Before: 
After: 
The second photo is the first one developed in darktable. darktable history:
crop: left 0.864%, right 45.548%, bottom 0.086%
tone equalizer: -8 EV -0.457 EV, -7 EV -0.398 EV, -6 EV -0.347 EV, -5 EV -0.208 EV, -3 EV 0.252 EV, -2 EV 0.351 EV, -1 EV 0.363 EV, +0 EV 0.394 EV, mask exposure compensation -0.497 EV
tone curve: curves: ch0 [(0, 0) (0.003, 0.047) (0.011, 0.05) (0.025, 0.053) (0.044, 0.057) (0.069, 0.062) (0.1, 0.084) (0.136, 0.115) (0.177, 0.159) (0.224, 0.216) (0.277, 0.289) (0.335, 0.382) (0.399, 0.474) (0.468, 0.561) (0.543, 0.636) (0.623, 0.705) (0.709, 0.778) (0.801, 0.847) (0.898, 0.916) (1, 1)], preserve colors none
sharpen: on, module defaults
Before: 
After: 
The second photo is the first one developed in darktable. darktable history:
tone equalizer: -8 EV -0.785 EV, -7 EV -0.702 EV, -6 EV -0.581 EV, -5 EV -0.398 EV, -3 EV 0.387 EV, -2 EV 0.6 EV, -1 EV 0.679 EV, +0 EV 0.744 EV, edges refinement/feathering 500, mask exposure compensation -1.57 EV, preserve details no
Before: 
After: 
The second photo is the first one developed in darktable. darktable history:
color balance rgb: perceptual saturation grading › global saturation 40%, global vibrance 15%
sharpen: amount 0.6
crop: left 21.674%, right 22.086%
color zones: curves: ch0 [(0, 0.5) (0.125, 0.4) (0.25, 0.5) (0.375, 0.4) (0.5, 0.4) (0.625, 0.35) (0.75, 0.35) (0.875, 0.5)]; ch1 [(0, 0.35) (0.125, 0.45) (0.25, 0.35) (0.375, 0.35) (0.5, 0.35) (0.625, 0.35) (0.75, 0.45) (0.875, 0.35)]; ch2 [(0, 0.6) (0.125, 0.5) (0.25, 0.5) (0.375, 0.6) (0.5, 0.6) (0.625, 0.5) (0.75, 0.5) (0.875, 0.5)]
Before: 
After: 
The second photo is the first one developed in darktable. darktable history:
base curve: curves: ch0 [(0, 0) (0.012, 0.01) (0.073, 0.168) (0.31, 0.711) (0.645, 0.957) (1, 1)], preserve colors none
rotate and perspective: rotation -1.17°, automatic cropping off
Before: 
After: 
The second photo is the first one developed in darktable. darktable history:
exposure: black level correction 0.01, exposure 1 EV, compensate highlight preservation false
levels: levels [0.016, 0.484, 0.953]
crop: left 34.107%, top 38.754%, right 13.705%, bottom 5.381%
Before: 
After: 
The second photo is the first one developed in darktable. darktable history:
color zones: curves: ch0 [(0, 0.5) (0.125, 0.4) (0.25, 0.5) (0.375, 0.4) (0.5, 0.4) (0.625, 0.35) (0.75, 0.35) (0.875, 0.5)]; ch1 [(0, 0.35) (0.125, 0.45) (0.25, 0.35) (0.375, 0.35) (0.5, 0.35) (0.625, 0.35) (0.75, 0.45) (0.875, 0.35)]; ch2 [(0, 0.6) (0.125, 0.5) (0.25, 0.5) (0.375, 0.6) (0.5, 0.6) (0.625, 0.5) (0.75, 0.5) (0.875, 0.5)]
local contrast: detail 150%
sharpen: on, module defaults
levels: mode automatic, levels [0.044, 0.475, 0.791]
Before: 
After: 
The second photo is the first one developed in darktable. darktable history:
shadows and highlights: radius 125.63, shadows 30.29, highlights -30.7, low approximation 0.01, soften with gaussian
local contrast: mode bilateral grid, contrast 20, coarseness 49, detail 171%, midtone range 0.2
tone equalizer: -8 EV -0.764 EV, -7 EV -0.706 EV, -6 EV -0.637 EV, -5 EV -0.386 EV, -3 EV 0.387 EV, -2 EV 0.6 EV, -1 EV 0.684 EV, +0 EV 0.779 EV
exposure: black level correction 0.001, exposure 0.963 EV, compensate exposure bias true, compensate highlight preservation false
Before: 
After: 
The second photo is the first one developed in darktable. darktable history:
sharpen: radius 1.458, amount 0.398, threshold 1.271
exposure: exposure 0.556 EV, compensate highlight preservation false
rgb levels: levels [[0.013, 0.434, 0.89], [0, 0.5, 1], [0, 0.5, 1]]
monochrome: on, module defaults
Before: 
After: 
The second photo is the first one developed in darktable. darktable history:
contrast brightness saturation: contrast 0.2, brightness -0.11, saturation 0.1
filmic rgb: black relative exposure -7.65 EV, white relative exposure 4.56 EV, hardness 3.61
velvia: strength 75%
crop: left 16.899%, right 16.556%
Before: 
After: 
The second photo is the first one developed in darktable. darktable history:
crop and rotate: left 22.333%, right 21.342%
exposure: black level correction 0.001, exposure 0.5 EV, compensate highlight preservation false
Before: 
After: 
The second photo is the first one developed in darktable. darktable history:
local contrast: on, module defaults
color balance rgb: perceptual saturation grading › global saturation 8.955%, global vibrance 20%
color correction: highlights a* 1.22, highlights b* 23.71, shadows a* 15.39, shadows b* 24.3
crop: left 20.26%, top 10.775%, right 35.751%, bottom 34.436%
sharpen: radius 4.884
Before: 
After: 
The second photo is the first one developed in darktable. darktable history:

####

WHAT IS NEEDED: Reproduce every entry above word for word, keeping them in their original order.

CORRECT OUTPUT:
Before: 
After: 
The second photo is the first one developed in darktable. darktable history:
crop: left 0.864%, right 45.548%, bottom 0.086%
tone equalizer: -8 EV -0.457 EV, -7 EV -0.398 EV, -6 EV -0.347 EV, -5 EV -0.208 EV, -3 EV 0.252 EV, -2 EV 0.351 EV, -1 EV 0.363 EV, +0 EV 0.394 EV, mask exposure compensation -0.497 EV
tone curve: curves: ch0 [(0, 0) (0.003, 0.047) (0.011, 0.05) (0.025, 0.053) (0.044, 0.057) (0.069, 0.062) (0.1, 0.084) (0.136, 0.115) (0.177, 0.159) (0.224, 0.216) (0.277, 0.289) (0.335, 0.382) (0.399, 0.474) (0.468, 0.561) (0.543, 0.636) (0.623, 0.705) (0.709, 0.778) (0.801, 0.847) (0.898, 0.916) (1, 1)], preserve colors none
sharpen: on, module defaults
Before: 
After: 
The second photo is the first one developed in darktable. darktable history:
tone equalizer: -8 EV -0.785 EV, -7 EV -0.702 EV, -6 EV -0.581 EV, -5 EV -0.398 EV, -3 EV 0.387 EV, -2 EV 0.6 EV, -1 EV 0.679 EV, +0 EV 0.744 EV, edges refinement/feathering 500, mask exposure compensation -1.57 EV, preserve details no
Before: 
After: 
The second photo is the first one developed in darktable. darktable history:
color balance rgb: perceptual saturation grading › global saturation 40%, global vibrance 15%
sharpen: amount 0.6
crop: left 21.674%, right 22.086%
color zones: curves: ch0 [(0, 0.5) (0.125, 0.4) (0.25, 0.5) (0.375, 0.4) (0.5, 0.4) (0.625, 0.35) (0.75, 0.35) (0.875, 0.5)]; ch1 [(0, 0.35) (0.125, 0.45) (0.25, 0.35) (0.375, 0.35) (0.5, 0.35) (0.625, 0.35) (0.75, 0.45) (0.875, 0.35)]; ch2 [(0, 0.6) (0.125, 0.5) (0.25, 0.5) (0.375, 0.6) (0.5, 0.6) (0.625, 0.5) (0.75, 0.5) (0.875, 0.5)]
Before: 
After: 
The second photo is the first one developed in darktable. darktable history:
base curve: curves: ch0 [(0, 0) (0.012, 0.01) (0.073, 0.168) (0.31, 0.711) (0.645, 0.957) (1, 1)], preserve colors none
rotate and perspective: rotation -1.17°, automatic cropping off
Before: 
After: 
The second photo is the first one developed in darktable. darktable history:
exposure: black level correction 0.01, exposure 1 EV, compensate highlight preservation false
levels: levels [0.016, 0.484, 0.953]
crop: left 34.107%, top 38.754%, right 13.705%, bottom 5.381%
Before: 
After: 
The second photo is the first one developed in darktable. darktable history:
color zones: curves: ch0 [(0, 0.5) (0.125, 0.4) (0.25, 0.5) (0.375, 0.4) (0.5, 0.4) (0.625, 0.35) (0.75, 0.35) (0.875, 0.5)]; ch1 [(0, 0.35) (0.125, 0.45) (0.25, 0.35) (0.375, 0.35) (0.5, 0.35) (0.625, 0.35) (0.75, 0.45) (0.875, 0.35)]; ch2 [(0, 0.6) (0.125, 0.5) (0.25, 0.5) (0.375, 0.6) (0.5, 0.6) (0.625, 0.5) (0.75, 0.5) (0.875, 0.5)]
local contrast: detail 150%
sharpen: on, module defaults
levels: mode automatic, levels [0.044, 0.475, 0.791]
Before: 
After: 
The second photo is the first one developed in darktable. darktable history:
shadows and highlights: radius 125.63, shadows 30.29, highlights -30.7, low approximation 0.01, soften with gaussian
local contrast: mode bilateral grid, contrast 20, coarseness 49, detail 171%, midtone range 0.2
tone equalizer: -8 EV -0.764 EV, -7 EV -0.706 EV, -6 EV -0.637 EV, -5 EV -0.386 EV, -3 EV 0.387 EV, -2 EV 0.6 EV, -1 EV 0.684 EV, +0 EV 0.779 EV
exposure: black level correction 0.001, exposure 0.963 EV, compensate exposure bias true, compensate highlight preservation false
Before: 
After: 
The second photo is the first one developed in darktable. darktable history:
sharpen: radius 1.458, amount 0.398, threshold 1.271
exposure: exposure 0.556 EV, compensate highlight preservation false
rgb levels: levels [[0.013, 0.434, 0.89], [0, 0.5, 1], [0, 0.5, 1]]
monochrome: on, module defaults
Before: 
After: 
The second photo is the first one developed in darktable. darktable history:
contrast brightness saturation: contrast 0.2, brightness -0.11, saturation 0.1
filmic rgb: black relative exposure -7.65 EV, white relative exposure 4.56 EV, hardness 3.61
velvia: strength 75%
crop: left 16.899%, right 16.556%
Before: 
After: 
The second photo is the first one developed in darktable. darktable history:
crop and rotate: left 22.333%, right 21.342%
exposure: black level correction 0.001, exposure 0.5 EV, compensate highlight preservation false
Before: 
After: 
The second photo is the first one developed in darktable. darktable history:
local contrast: on, module defaults
color balance rgb: perceptual saturation grading › global saturation 8.955%, global vibrance 20%
color correction: highlights a* 1.22, highlights b* 23.71, shadows a* 15.39, shadows b* 24.3
crop: left 20.26%, top 10.775%, right 35.751%, bottom 34.436%
sharpen: radius 4.884
Before: 
After: 
The second photo is the first one developed in darktable. darktable history:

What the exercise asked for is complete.